ちなみに「ブラックバス」は科学上はいわばあだ名なので、文献検索では「オオクチバス」の方が通りがいい。ヒット数が多くなる。

このようにしてどんどん調査範囲を広げていくと、必ずどこかで面白い文献にぶち当たる。これがなかなか根気がいる作業なのだ。
あとは貴方が何に興味を持つかだ。バスの食べている物を知りたければ、「オオクチバス 食性 捕食」と打てばいいし、琵琶湖の水温分布や水流が知りたければ、「琵琶湖 水温 水流」と検索すればいい。Googleと全く同じだ。もちろんちょっとキーワードを変えて目的の文献にたどり着けるように工夫するのはググる時と同じだ。
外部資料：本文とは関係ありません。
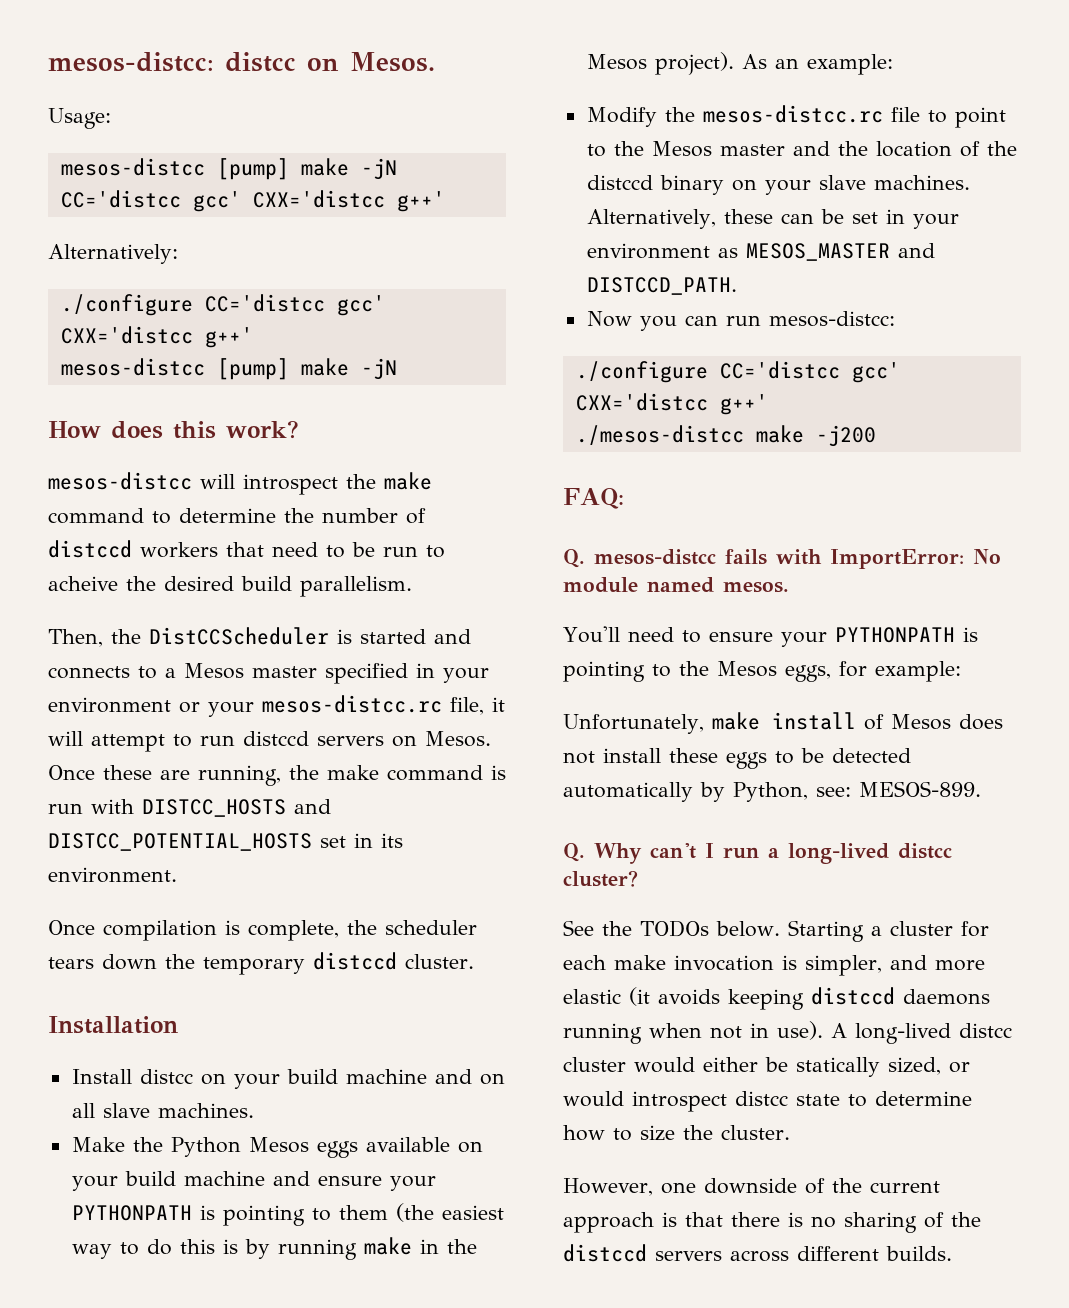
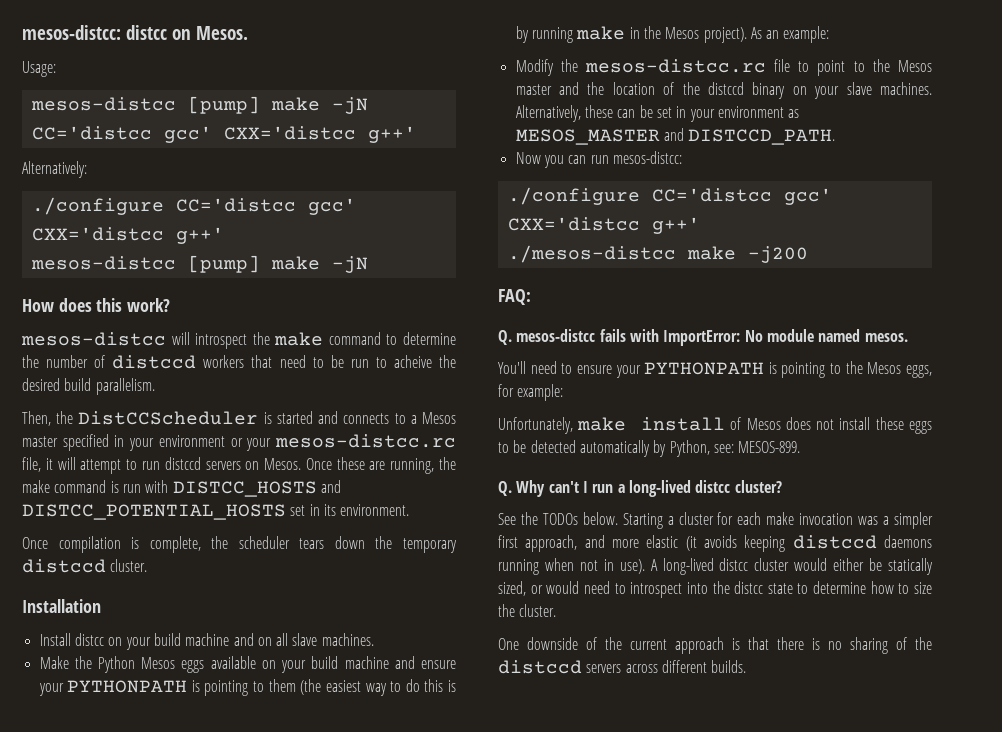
[782,955,882,976] is simpler, -> [858,512,933,529] [498,535,578,552] was a simpler first approach,
[632,1091,727,1112] introspect -> [583,581,730,598] need to introspect into the
[563,1178,696,1196] However, one -> [498,638,519,650] One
もう一つ付け加えるなら、科学文献は必ずしも正しいとは限らないと言うこと。スタップ細胞がいい例だ。間違ったデータから間違った結論を導いている文献も少なくないし、なにより普遍性という意味では、限定的な条件下でしか成立しない事項が多く見受けられる。特に生物を相手にした文献では多いと思った方がよい。
だから論文がこうだ!と言っていても、いやいや俺の湖は違うんだって事は普通にあると思ってほしい。それも科学なのだ。

同様のサイトには、
 国立国会図書館オンライン…国会図書館収録の全図書
 Science・・・アメリカ最大の科学誌
 サイエンス日本語版はこちら・・・ただし検索は英語で

一度科学の世界に足を踏み入れてみるのも、新しい発見があって楽しいよ。